7.) Don’t Run Too Fast (I know, I know)

On long runs and easy runs, don’t run too fast – it’s actually not helpful.

Each run in your training schedule has purpose.

Time on your feet/miles covered is most important during long runs, not speed.

Same for easy/recovery runs – you actually want to be under or at your aerobic threshold (which honestly feels like you’re going very slow at first, but that’s ok!).

Elite runners do about 80%+ of their miles at an easy pace to increase their aerobic fitness.

That’s mind blowing, right? Who would have thought? But it’s true, and it works.

So slow it down, speed demon, and save that energy for speed work days.

8.) Always Warm Up and Cool Down

As far as long distance running tips go, this one should be common sense.

But we, as runners, sometimes need to be reminded.

Warm up with dynamic stretches or a 5 minute walk. Don’t be afraid to stretch mid-run too.

And never stop exercise abruptly – ease your body into completing a run or workout with a cool down period of 5-10 minutes (walking or running slowly).

10.) Don’t Forget Strength Training!

Many injuries occur because of weak muscles, especially in the hips and legs.

Make sure your training schedule includes at least one day of strength training.

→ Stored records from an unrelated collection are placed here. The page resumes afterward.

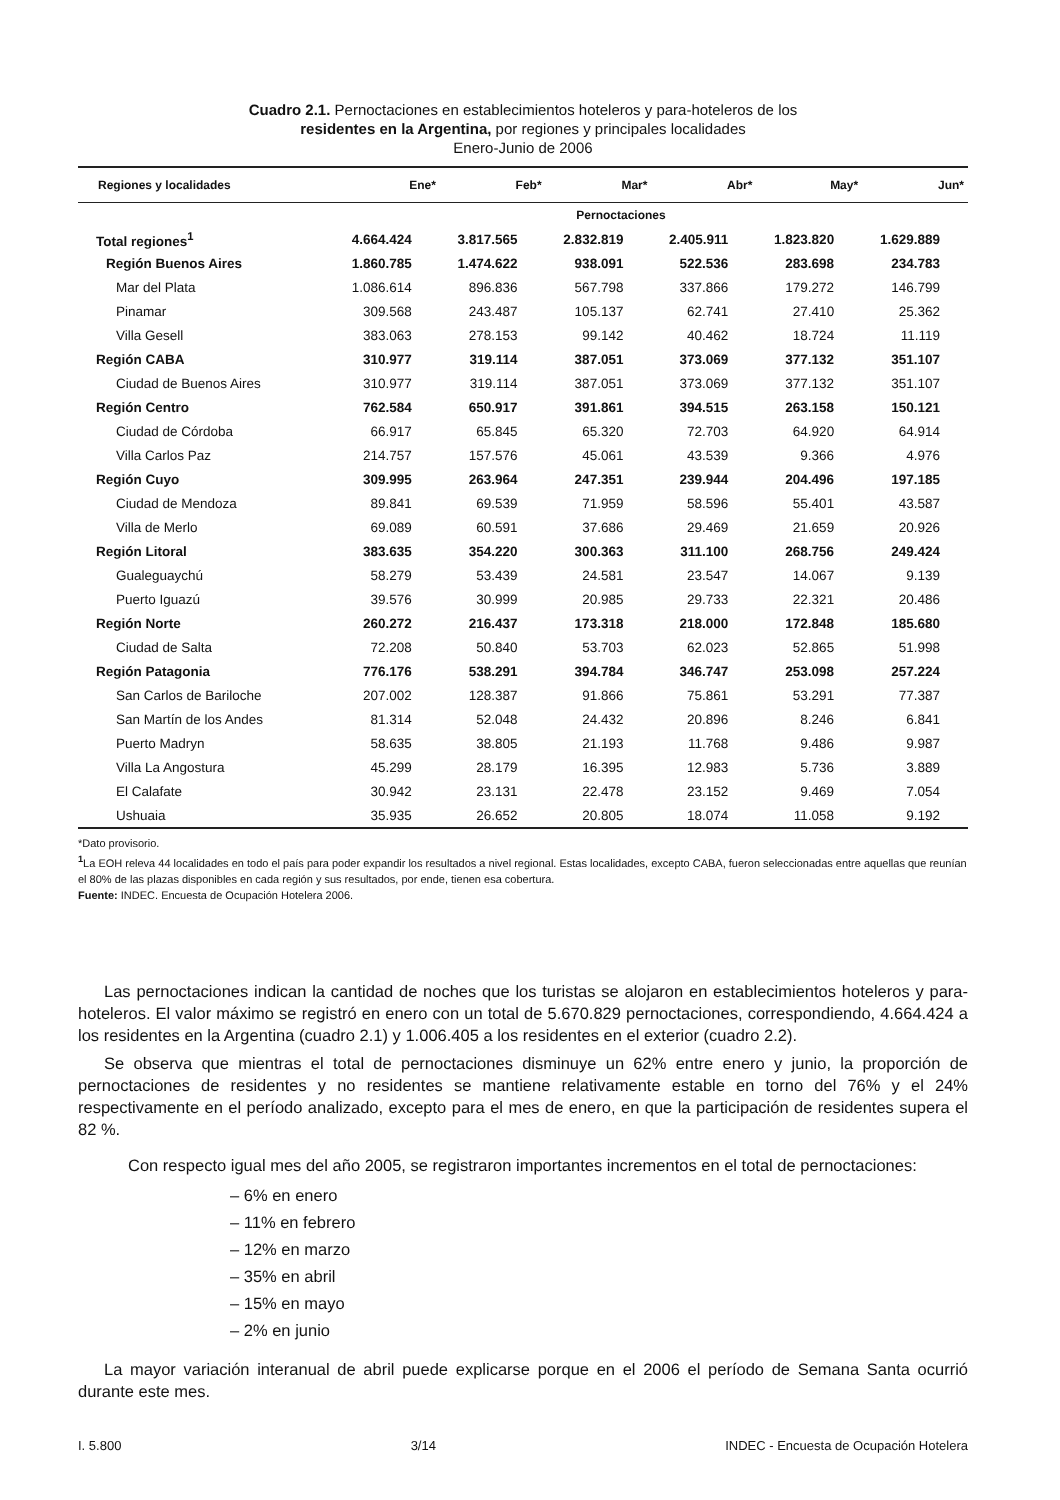Cuadro 2.1. Pernoctaciones en establecimientos hoteleros y para-hoteleros de los
residentes en la Argentina, por regiones y principales localidades
Enero-Junio de 2006
| Regiones y localidades | Ene* | Feb* | Mar* | Abr* | May* | Jun* |
| --- | --- | --- | --- | --- | --- | --- |
| | Pernoctaciones | | | | | |
| Total regiones<sup>1</sup> | 4.664.424 | 3.817.565 | 2.832.819 | 2.405.911 | 1.823.820 | 1.629.889 |
| Región Buenos Aires | 1.860.785 | 1.474.622 | 938.091 | 522.536 | 283.698 | 234.783 |
| Mar del Plata | 1.086.614 | 896.836 | 567.798 | 337.866 | 179.272 | 146.799 |
| Pinamar | 309.568 | 243.487 | 105.137 | 62.741 | 27.410 | 25.362 |
| Villa Gesell | 383.063 | 278.153 | 99.142 | 40.462 | 18.724 | 11.119 |
| Región CABA | 310.977 | 319.114 | 387.051 | 373.069 | 377.132 | 351.107 |
| Ciudad de Buenos Aires | 310.977 | 319.114 | 387.051 | 373.069 | 377.132 | 351.107 |
| Región Centro | 762.584 | 650.917 | 391.861 | 394.515 | 263.158 | 150.121 |
| Ciudad de Córdoba | 66.917 | 65.845 | 65.320 | 72.703 | 64.920 | 64.914 |
| Villa Carlos Paz | 214.757 | 157.576 | 45.061 | 43.539 | 9.366 | 4.976 |
| Región Cuyo | 309.995 | 263.964 | 247.351 | 239.944 | 204.496 | 197.185 |
| Ciudad de Mendoza | 89.841 | 69.539 | 71.959 | 58.596 | 55.401 | 43.587 |
| Villa de Merlo | 69.089 | 60.591 | 37.686 | 29.469 | 21.659 | 20.926 |
| Región Litoral | 383.635 | 354.220 | 300.363 | 311.100 | 268.756 | 249.424 |
| Gualeguaychú | 58.279 | 53.439 | 24.581 | 23.547 | 14.067 | 9.139 |
| Puerto Iguazú | 39.576 | 30.999 | 20.985 | 29.733 | 22.321 | 20.486 |
| Región Norte | 260.272 | 216.437 | 173.318 | 218.000 | 172.848 | 185.680 |
| Ciudad de Salta | 72.208 | 50.840 | 53.703 | 62.023 | 52.865 | 51.998 |
| Región Patagonia | 776.176 | 538.291 | 394.784 | 346.747 | 253.098 | 257.224 |
| San Carlos de Bariloche | 207.002 | 128.387 | 91.866 | 75.861 | 53.291 | 77.387 |
| San Martín de los Andes | 81.314 | 52.048 | 24.432 | 20.896 | 8.246 | 6.841 |
| Puerto Madryn | 58.635 | 38.805 | 21.193 | 11.768 | 9.486 | 9.987 |
| Villa La Angostura | 45.299 | 28.179 | 16.395 | 12.983 | 5.736 | 3.889 |
| El Calafate | 30.942 | 23.131 | 22.478 | 23.152 | 9.469 | 7.054 |
| Ushuaia | 35.935 | 26.652 | 20.805 | 18.074 | 11.058 | 9.192 |
*Dato provisorio.
<sup>1</sup> La EOH releva 44 localidades en todo el país para poder expandir los resultados a nivel regional. Estas localidades, excepto CABA, fueron seleccionadas entre aquellas que reunían el 80% de las plazas disponibles en cada región y sus resultados, por ende, tienen esa cobertura.
Fuente: INDEC. Encuesta de Ocupación Hotelera 2006.
Las pernoctaciones indican la cantidad de noches que los turistas se alojaron en establecimientos hoteleros y para-hoteleros. El valor máximo se registró en enero con un total de 5.670.829 pernoctaciones, correspondiendo, 4.664.424 a los residentes en la Argentina (cuadro 2.1) y 1.006.405 a los residentes en el exterior (cuadro 2.2).
Se observa que mientras el total de pernoctaciones disminuye un 62% entre enero y junio, la proporción de pernoctaciones de residentes y no residentes se mantiene relativamente estable en torno del 76% y el 24% respectivamente en el período analizado, excepto para el mes de enero, en que la participación de residentes supera el 82 %.
Con respecto igual mes del año 2005, se registraron importantes incrementos en el total de pernoctaciones:
– 6% en enero
– 11% en febrero
– 12% en marzo
– 35% en abril
– 15% en mayo
– 2% en junio
La mayor variación interanual de abril puede explicarse porque en el 2006 el período de Semana Santa ocurrió durante este mes.
I. 5.800 3/14 INDEC - Encuesta de Ocupación Hotelera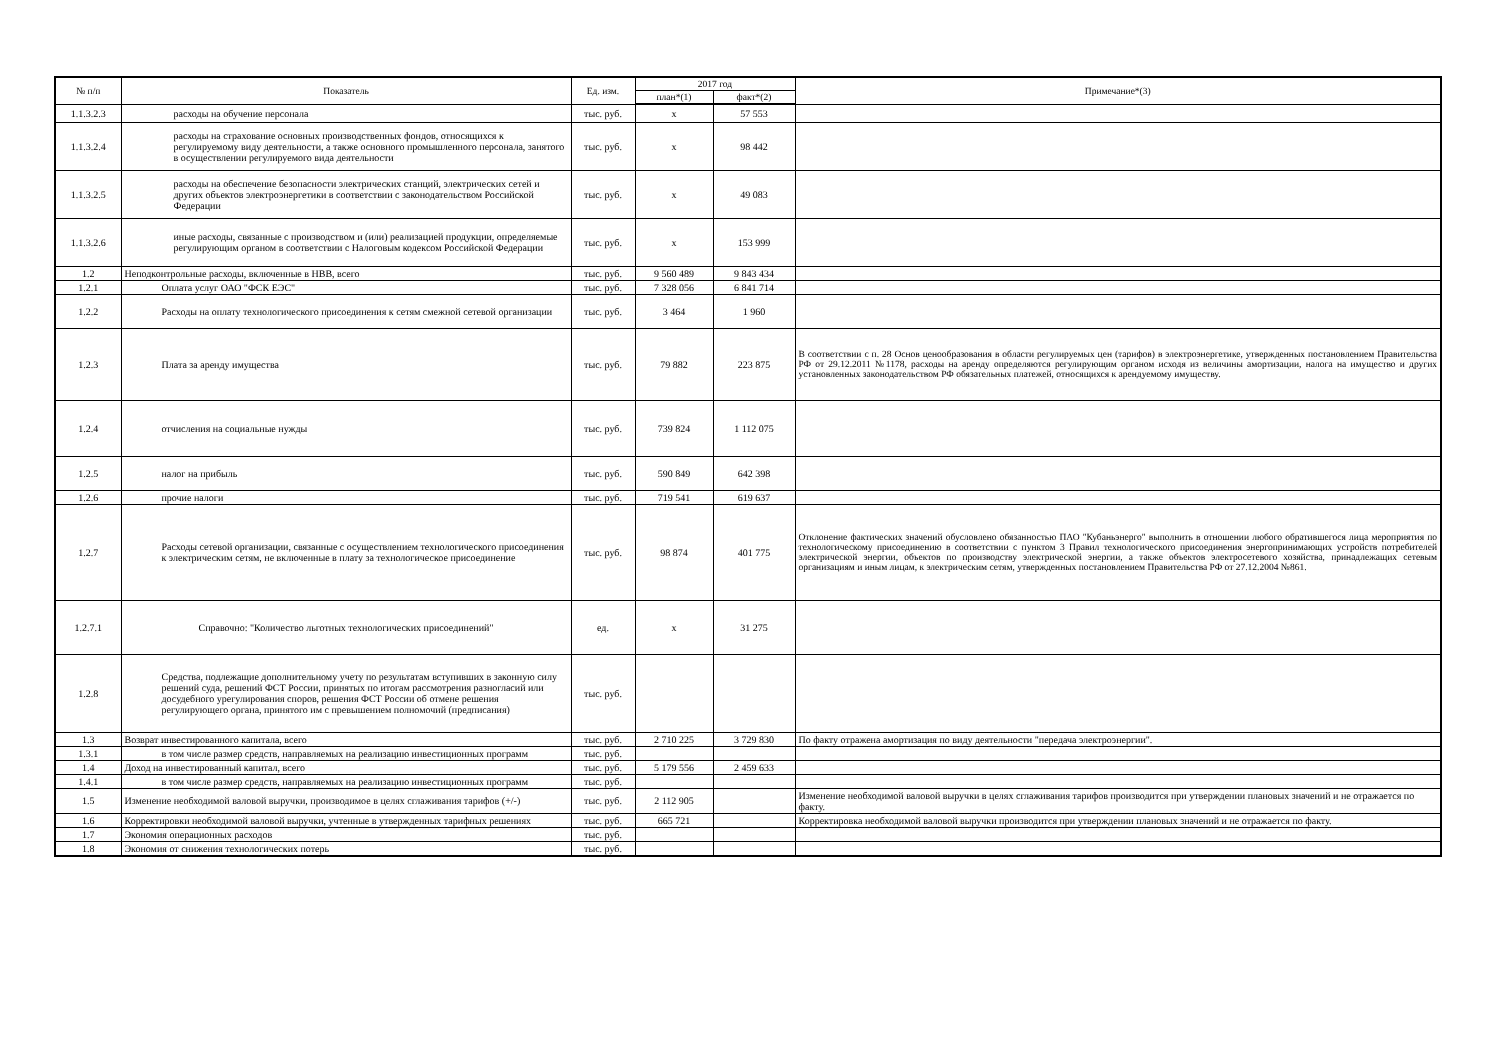| № п/п | Показатель | Ед. изм. | 2017 год | | Примечание*(3) |
| --- | --- | --- | --- | --- | --- |
| | | | план*(1) | факт*(2) | |
| 1.1.3.2.3 | расходы на обучение персонала | тыс. руб. | x | 57 553 | |
| 1.1.3.2.4 | расходы на страхование основных производственных фондов, относящихся к регулируемому виду деятельности, а также основного промышленного персонала, занятого в осуществлении регулируемого вида деятельности | тыс. руб. | x | 98 442 | |
| 1.1.3.2.5 | расходы на обеспечение безопасности электрических станций, электрических сетей и других объектов электроэнергетики в соответствии с законодательством Российской Федерации | тыс. руб. | x | 49 083 | |
| 1.1.3.2.6 | иные расходы, связанные с производством и (или) реализацией продукции, определяемые регулирующим органом в соответствии с Налоговым кодексом Российской Федерации | тыс. руб. | x | 153 999 | |
| 1.2 | Неподконтрольные расходы, включенные в НВВ, всего | тыс. руб. | 9 560 489 | 9 843 434 | |
| 1.2.1 | Оплата услуг ОАО "ФСК ЕЭС" | тыс. руб. | 7 328 056 | 6 841 714 | |
| 1.2.2 | Расходы на оплату технологического присоединения к сетям смежной сетевой организации | тыс. руб. | 3 464 | 1 960 | |
| 1.2.3 | Плата за аренду имущества | тыс. руб. | 79 882 | 223 875 | В соответствии с п. 28 Основ ценообразования в области регулируемых цен (тарифов) в электроэнергетике, утвержденных постановлением Правительства РФ от 29.12.2011 №1178, расходы на аренду определяются регулирующим органом исходя из величины амортизации, налога на имущество и других установленных законодательством РФ обязательных платежей, относящихся к арендуемому имуществу. |
| 1.2.4 | отчисления на социальные нужды | тыс. руб. | 739 824 | 1 112 075 | |
| 1.2.5 | налог на прибыль | тыс. руб. | 590 849 | 642 398 | |
| 1.2.6 | прочие налоги | тыс. руб. | 719 541 | 619 637 | |
| 1.2.7 | Расходы сетевой организации, связанные с осуществлением технологического присоединения к электрическим сетям, не включенные в плату за технологическое присоединение | тыс. руб. | 98 874 | 401 775 | Отклонение фактических значений обусловлено обязанностью ПАО "Кубаньэнерго" выполнить в отношении любого обратившегося лица мероприятия по технологическому присоединению в соответствии с пунктом 3 Правил технологического присоединения энергопринимающих устройств потребителей электрической энергии, объектов по производству электрической энергии, а также объектов электросетевого хозяйства, принадлежащих сетевым организациям и иным лицам, к электрическим сетям, утвержденных постановлением Правительства РФ от 27.12.2004 №861. |
| 1.2.7.1 | Справочно: "Количество льготных технологических присоединений" | ед. | x | 31 275 | |
| 1.2.8 | Средства, подлежащие дополнительному учету по результатам вступивших в законную силу решений суда, решений ФСТ России, принятых по итогам рассмотрения разногласий или досудебного урегулирования споров, решения ФСТ России об отмене решения регулирующего органа, принятого им с превышением полномочий (предписания) | тыс. руб. | | | |
| 1.3 | Возврат инвестированного капитала, всего | тыс. руб. | 2 710 225 | 3 729 830 | По факту отражена амортизация по виду деятельности "передача электроэнергии". |
| 1.3.1 | в том числе размер средств, направляемых на реализацию инвестиционных программ | тыс. руб. | | | |
| 1.4 | Доход на инвестированный капитал, всего | тыс. руб. | 5 179 556 | 2 459 633 | |
| 1.4.1 | в том числе размер средств, направляемых на реализацию инвестиционных программ | тыс. руб. | | | |
| 1.5 | Изменение необходимой валовой выручки, производимое в целях сглаживания тарифов (+/-) | тыс. руб. | 2 112 905 | | Изменение необходимой валовой выручки в целях сглаживания тарифов производится при утверждении плановых значений и не отражается по факту. |
| 1.6 | Корректировки необходимой валовой выручки, учтенные в утвержденных тарифных решениях | тыс. руб. | 665 721 | | Корректировка необходимой валовой выручки производится при утверждении плановых значений и не отражается по факту. |
| 1.7 | Экономия операционных расходов | тыс. руб. | | | |
| 1.8 | Экономия от снижения технологических потерь | тыс. руб. | | | |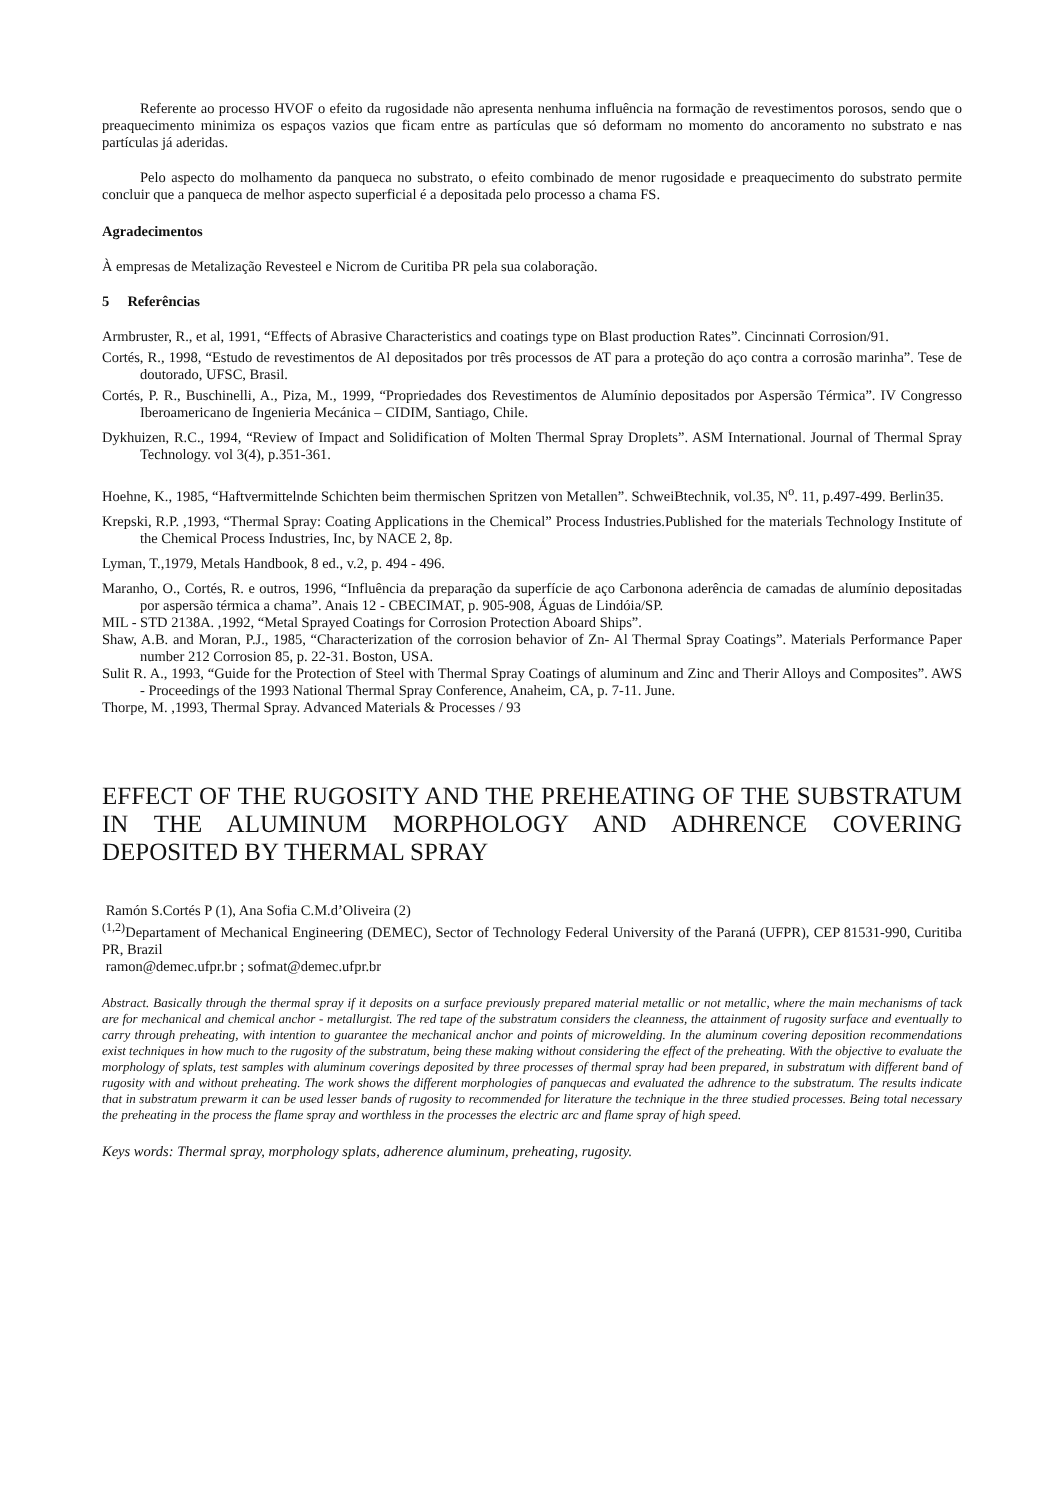Referente ao processo HVOF o efeito da rugosidade não apresenta nenhuma influência na formação de revestimentos porosos, sendo que o preaquecimento minimiza os espaços vazios que ficam entre as partículas que só deformam no momento do ancoramento no substrato e nas partículas já aderidas.
Pelo aspecto do molhamento da panqueca no substrato, o efeito combinado de menor rugosidade e preaquecimento do substrato permite concluir que a panqueca de melhor aspecto superficial é a depositada pelo processo a chama FS.
Agradecimentos
À empresas de Metalização Revesteel e Nicrom de Curitiba PR pela sua colaboração.
5 Referências
Armbruster, R., et al, 1991, “Effects of Abrasive Characteristics and coatings type on Blast production Rates”. Cincinnati Corrosion/91.
Cortés, R., 1998, “Estudo de revestimentos de Al depositados por três processos de AT para a proteção do aço contra a corrosão marinha”. Tese de doutorado, UFSC, Brasil.
Cortés, P. R., Buschinelli, A., Piza, M., 1999, “Propriedades dos Revestimentos de Alumínio depositados por Aspersão Térmica”. IV Congresso Iberoamericano de Ingenieria Mecánica – CIDIM, Santiago, Chile.
Dykhuizen, R.C., 1994, “Review of Impact and Solidification of Molten Thermal Spray Droplets”. ASM International. Journal of Thermal Spray Technology. vol 3(4), p.351-361.
Hoehne, K., 1985, “Haftvermittelnde Schichten beim thermischen Spritzen von Metallen”. SchweiBtechnik, vol.35, N<sup>o</sup>. 11, p.497-499. Berlin35.
Krepski, R.P. ,1993, “Thermal Spray: Coating Applications in the Chemical” Process Industries.Published for the materials Technology Institute of the Chemical Process Industries, Inc, by NACE 2, 8p.
Lyman, T.,1979, Metals Handbook, 8 ed., v.2, p. 494 - 496.
Maranho, O., Cortés, R. e outros, 1996, “Influência da preparação da superfície de aço Carbonona aderência de camadas de alumínio depositadas por aspersão térmica a chama”. Anais 12 - CBECIMAT, p. 905-908, Águas de Lindóia/SP.
MIL - STD 2138A. ,1992, “Metal Sprayed Coatings for Corrosion Protection Aboard Ships”.
Shaw, A.B. and Moran, P.J., 1985, “Characterization of the corrosion behavior of Zn- Al Thermal Spray Coatings”. Materials Performance Paper number 212 Corrosion 85, p. 22-31. Boston, USA.
Sulit R. A., 1993, “Guide for the Protection of Steel with Thermal Spray Coatings of aluminum and Zinc and Therir Alloys and Composites”. AWS - Proceedings of the 1993 National Thermal Spray Conference, Anaheim, CA, p. 7-11. June.
Thorpe, M. ,1993, Thermal Spray. Advanced Materials & Processes / 93
EFFECT OF THE RUGOSITY AND THE PREHEATING OF THE SUBSTRATUM IN THE ALUMINUM MORPHOLOGY AND ADHRENCE COVERING DEPOSITED BY THERMAL SPRAY
Ramón S.Cortés P (1), Ana Sofia C.M.d’Oliveira (2)
<sup>(1,2)</sup>Departament of Mechanical Engineering (DEMEC), Sector of Technology Federal University of the Paraná (UFPR), CEP 81531-990, Curitiba PR, Brazil
ramon@demec.ufpr.br ; sofmat@demec.ufpr.br
Abstract. Basically through the thermal spray if it deposits on a surface previously prepared material metallic or not metallic, where the main mechanisms of tack are for mechanical and chemical anchor - metallurgist. The red tape of the substratum considers the cleanness, the attainment of rugosity surface and eventually to carry through preheating, with intention to guarantee the mechanical anchor and points of microwelding. In the aluminum covering deposition recommendations exist techniques in how much to the rugosity of the substratum, being these making without considering the effect of the preheating. With the objective to evaluate the morphology of splats, test samples with aluminum coverings deposited by three processes of thermal spray had been prepared, in substratum with different band of rugosity with and without preheating. The work shows the different morphologies of panquecas and evaluated the adhrence to the substratum. The results indicate that in substratum prewarm it can be used lesser bands of rugosity to recommended for literature the technique in the three studied processes. Being total necessary the preheating in the process the flame spray and worthless in the processes the electric arc and flame spray of high speed.
Keys words: Thermal spray, morphology splats, adherence aluminum, preheating, rugosity.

From planks to lunges, you’ll feel so much stronger on your long runs if you do strength work consistently!

10.) The Dude Abides…by Recovery Day

Sorry, old Big Lebowski reference, but seriously…abide by scheduled rest days.

Again (the ongoing story of long distance runners) – our goal is to remain injury-free while also increasing endurance. Rest days are crucial to proper physical and mental recovery.

Over-training only leads to bad things.

11.) The Foam Roller is Your Best Friend

Ok, we’ve already made a frenemy on this journey (the treadmill)…but the foam roller is your best friend forever.

Long distance runners use legs muscles hard. We put miles and lots of work in, and a little self-myofascial release via foam rolling is a very very good thing for muscle recovery.

Of all the long distance running tips, this one will help most with reducing muscle soreness (and subsequent crankiness).